** Records for this task follows **

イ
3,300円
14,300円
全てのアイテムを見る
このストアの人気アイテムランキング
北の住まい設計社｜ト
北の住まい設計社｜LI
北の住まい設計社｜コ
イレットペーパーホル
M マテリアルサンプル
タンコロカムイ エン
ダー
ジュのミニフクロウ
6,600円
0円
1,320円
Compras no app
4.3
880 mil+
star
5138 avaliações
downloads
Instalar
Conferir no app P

** End of Records for this task **

▶ Exercise
Every record must be repeated precisely and in full.

▶ Solution to this problem
イ
3,300円
14,300円
全てのアイテムを見る
このストアの人気アイテムランキング
北の住まい設計社｜ト
北の住まい設計社｜LI
北の住まい設計社｜コ
イレットペーパーホル
M マテリアルサンプル
タンコロカムイ エン
ダー
ジュのミニフクロウ
6,600円
0円
1,320円
Compras no app
4.3
880 mil+
star
5138 avaliações
downloads
Instalar
Conferir no app P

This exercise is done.